--- Begin Exercise material ---

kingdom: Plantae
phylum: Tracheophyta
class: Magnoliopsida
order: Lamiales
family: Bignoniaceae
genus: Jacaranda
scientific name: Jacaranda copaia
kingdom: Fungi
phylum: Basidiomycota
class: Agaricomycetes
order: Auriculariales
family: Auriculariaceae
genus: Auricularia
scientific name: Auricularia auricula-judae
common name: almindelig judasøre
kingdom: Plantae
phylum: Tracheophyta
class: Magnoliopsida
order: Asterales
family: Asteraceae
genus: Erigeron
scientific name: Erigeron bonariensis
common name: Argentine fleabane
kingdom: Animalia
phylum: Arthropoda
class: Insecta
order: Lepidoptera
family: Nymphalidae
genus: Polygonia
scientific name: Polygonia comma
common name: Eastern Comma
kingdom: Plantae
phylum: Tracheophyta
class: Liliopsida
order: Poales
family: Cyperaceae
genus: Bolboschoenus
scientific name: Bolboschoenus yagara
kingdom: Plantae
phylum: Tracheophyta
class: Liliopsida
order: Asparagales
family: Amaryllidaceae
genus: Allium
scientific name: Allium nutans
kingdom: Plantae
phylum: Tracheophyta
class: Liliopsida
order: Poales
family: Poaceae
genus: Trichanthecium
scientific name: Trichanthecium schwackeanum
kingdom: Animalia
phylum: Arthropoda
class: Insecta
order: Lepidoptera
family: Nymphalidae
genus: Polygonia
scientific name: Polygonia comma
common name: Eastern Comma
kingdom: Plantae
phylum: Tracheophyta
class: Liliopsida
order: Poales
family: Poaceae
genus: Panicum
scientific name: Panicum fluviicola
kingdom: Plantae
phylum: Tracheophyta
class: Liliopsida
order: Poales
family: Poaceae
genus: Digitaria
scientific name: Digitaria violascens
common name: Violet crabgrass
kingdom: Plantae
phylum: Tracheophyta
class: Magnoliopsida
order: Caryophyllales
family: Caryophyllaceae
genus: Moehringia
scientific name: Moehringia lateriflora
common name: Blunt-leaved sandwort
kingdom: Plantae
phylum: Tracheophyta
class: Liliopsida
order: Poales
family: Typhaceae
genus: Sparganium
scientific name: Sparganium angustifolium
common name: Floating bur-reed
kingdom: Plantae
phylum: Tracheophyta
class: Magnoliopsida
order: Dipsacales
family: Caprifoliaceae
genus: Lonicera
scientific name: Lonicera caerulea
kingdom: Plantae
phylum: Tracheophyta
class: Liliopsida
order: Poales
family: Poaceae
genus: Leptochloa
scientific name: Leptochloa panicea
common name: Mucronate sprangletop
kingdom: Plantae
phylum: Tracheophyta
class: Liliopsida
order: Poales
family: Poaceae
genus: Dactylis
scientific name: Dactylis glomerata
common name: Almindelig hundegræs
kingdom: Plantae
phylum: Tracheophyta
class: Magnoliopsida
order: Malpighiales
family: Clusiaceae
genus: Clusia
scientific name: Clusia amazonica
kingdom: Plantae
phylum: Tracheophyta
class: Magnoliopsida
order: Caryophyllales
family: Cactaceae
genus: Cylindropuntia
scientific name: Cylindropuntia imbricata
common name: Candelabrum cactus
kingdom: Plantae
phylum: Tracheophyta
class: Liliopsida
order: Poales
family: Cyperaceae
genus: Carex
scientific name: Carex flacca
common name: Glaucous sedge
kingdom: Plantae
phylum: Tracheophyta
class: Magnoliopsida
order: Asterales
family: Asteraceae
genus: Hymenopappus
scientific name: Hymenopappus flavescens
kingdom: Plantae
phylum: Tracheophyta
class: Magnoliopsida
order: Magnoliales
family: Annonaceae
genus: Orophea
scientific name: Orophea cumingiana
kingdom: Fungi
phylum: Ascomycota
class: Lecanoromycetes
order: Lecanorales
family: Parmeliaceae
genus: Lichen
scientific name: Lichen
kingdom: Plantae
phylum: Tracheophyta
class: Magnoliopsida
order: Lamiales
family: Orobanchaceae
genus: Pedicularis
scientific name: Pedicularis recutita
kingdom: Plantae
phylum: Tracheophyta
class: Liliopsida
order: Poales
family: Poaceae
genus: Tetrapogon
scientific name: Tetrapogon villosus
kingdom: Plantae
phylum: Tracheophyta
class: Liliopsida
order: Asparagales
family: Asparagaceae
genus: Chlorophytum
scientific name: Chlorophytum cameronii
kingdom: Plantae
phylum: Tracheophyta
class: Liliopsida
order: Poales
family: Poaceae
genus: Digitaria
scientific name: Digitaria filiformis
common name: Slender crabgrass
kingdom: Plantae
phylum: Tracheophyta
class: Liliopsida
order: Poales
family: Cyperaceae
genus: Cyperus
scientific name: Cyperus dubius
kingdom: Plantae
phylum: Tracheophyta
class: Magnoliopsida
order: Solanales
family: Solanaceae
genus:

--- End Exercise material ---

Do this
Copy every line of the records above word for word, without changing anything.

Written solution
kingdom: Plantae
phylum: Tracheophyta
class: Magnoliopsida
order: Lamiales
family: Bignoniaceae
genus: Jacaranda
scientific name: Jacaranda copaia
kingdom: Fungi
phylum: Basidiomycota
class: Agaricomycetes
order: Auriculariales
family: Auriculariaceae
genus: Auricularia
scientific name: Auricularia auricula-judae
common name: almindelig judasøre
kingdom: Plantae
phylum: Tracheophyta
class: Magnoliopsida
order: Asterales
family: Asteraceae
genus: Erigeron
scientific name: Erigeron bonariensis
common name: Argentine fleabane
kingdom: Animalia
phylum: Arthropoda
class: Insecta
order: Lepidoptera
family: Nymphalidae
genus: Polygonia
scientific name: Polygonia comma
common name: Eastern Comma
kingdom: Plantae
phylum: Tracheophyta
class: Liliopsida
order: Poales
family: Cyperaceae
genus: Bolboschoenus
scientific name: Bolboschoenus yagara
kingdom: Plantae
phylum: Tracheophyta
class: Liliopsida
order: Asparagales
family: Amaryllidaceae
genus: Allium
scientific name: Allium nutans
kingdom: Plantae
phylum: Tracheophyta
class: Liliopsida
order: Poales
family: Poaceae
genus: Trichanthecium
scientific name: Trichanthecium schwackeanum
kingdom: Animalia
phylum: Arthropoda
class: Insecta
order: Lepidoptera
family: Nymphalidae
genus: Polygonia
scientific name: Polygonia comma
common name: Eastern Comma
kingdom: Plantae
phylum: Tracheophyta
class: Liliopsida
order: Poales
family: Poaceae
genus: Panicum
scientific name: Panicum fluviicola
kingdom: Plantae
phylum: Tracheophyta
class: Liliopsida
order: Poales
family: Poaceae
genus: Digitaria
scientific name: Digitaria violascens
common name: Violet crabgrass
kingdom: Plantae
phylum: Tracheophyta
class: Magnoliopsida
order: Caryophyllales
family: Caryophyllaceae
genus: Moehringia
scientific name: Moehringia lateriflora
common name: Blunt-leaved sandwort
kingdom: Plantae
phylum: Tracheophyta
class: Liliopsida
order: Poales
family: Typhaceae
genus: Sparganium
scientific name: Sparganium angustifolium
common name: Floating bur-reed
kingdom: Plantae
phylum: Tracheophyta
class: Magnoliopsida
order: Dipsacales
family: Caprifoliaceae
genus: Lonicera
scientific name: Lonicera caerulea
kingdom: Plantae
phylum: Tracheophyta
class: Liliopsida
order: Poales
family: Poaceae
genus: Leptochloa
scientific name: Leptochloa panicea
common name: Mucronate sprangletop
kingdom: Plantae
phylum: Tracheophyta
class: Liliopsida
order: Poales
family: Poaceae
genus: Dactylis
scientific name: Dactylis glomerata
common name: Almindelig hundegræs
kingdom: Plantae
phylum: Tracheophyta
class: Magnoliopsida
order: Malpighiales
family: Clusiaceae
genus: Clusia
scientific name: Clusia amazonica
kingdom: Plantae
phylum: Tracheophyta
class: Magnoliopsida
order: Caryophyllales
family: Cactaceae
genus: Cylindropuntia
scientific name: Cylindropuntia imbricata
common name: Candelabrum cactus
kingdom: Plantae
phylum: Tracheophyta
class: Liliopsida
order: Poales
family: Cyperaceae
genus: Carex
scientific name: Carex flacca
common name: Glaucous sedge
kingdom: Plantae
phylum: Tracheophyta
class: Magnoliopsida
order: Asterales
family: Asteraceae
genus: Hymenopappus
scientific name: Hymenopappus flavescens
kingdom: Plantae
phylum: Tracheophyta
class: Magnoliopsida
order: Magnoliales
family: Annonaceae
genus: Orophea
scientific name: Orophea cumingiana
kingdom: Fungi
phylum: Ascomycota
class: Lecanoromycetes
order: Lecanorales
family: Parmeliaceae
genus: Lichen
scientific name: Lichen
kingdom: Plantae
phylum: Tracheophyta
class: Magnoliopsida
order: Lamiales
family: Orobanchaceae
genus: Pedicularis
scientific name: Pedicularis recutita
kingdom: Plantae
phylum: Tracheophyta
class: Liliopsida
order: Poales
family: Poaceae
genus: Tetrapogon
scientific name: Tetrapogon villosus
kingdom: Plantae
phylum: Tracheophyta
class: Liliopsida
order: Asparagales
family: Asparagaceae
genus: Chlorophytum
scientific name: Chlorophytum cameronii
kingdom: Plantae
phylum: Tracheophyta
class: Liliopsida
order: Poales
family: Poaceae
genus: Digitaria
scientific name: Digitaria filiformis
common name: Slender crabgrass
kingdom: Plantae
phylum: Tracheophyta
class: Liliopsida
order: Poales
family: Cyperaceae
genus: Cyperus
scientific name: Cyperus dubius
kingdom: Plantae
phylum: Tracheophyta
class: Magnoliopsida
order: Solanales
family: Solanaceae
genus:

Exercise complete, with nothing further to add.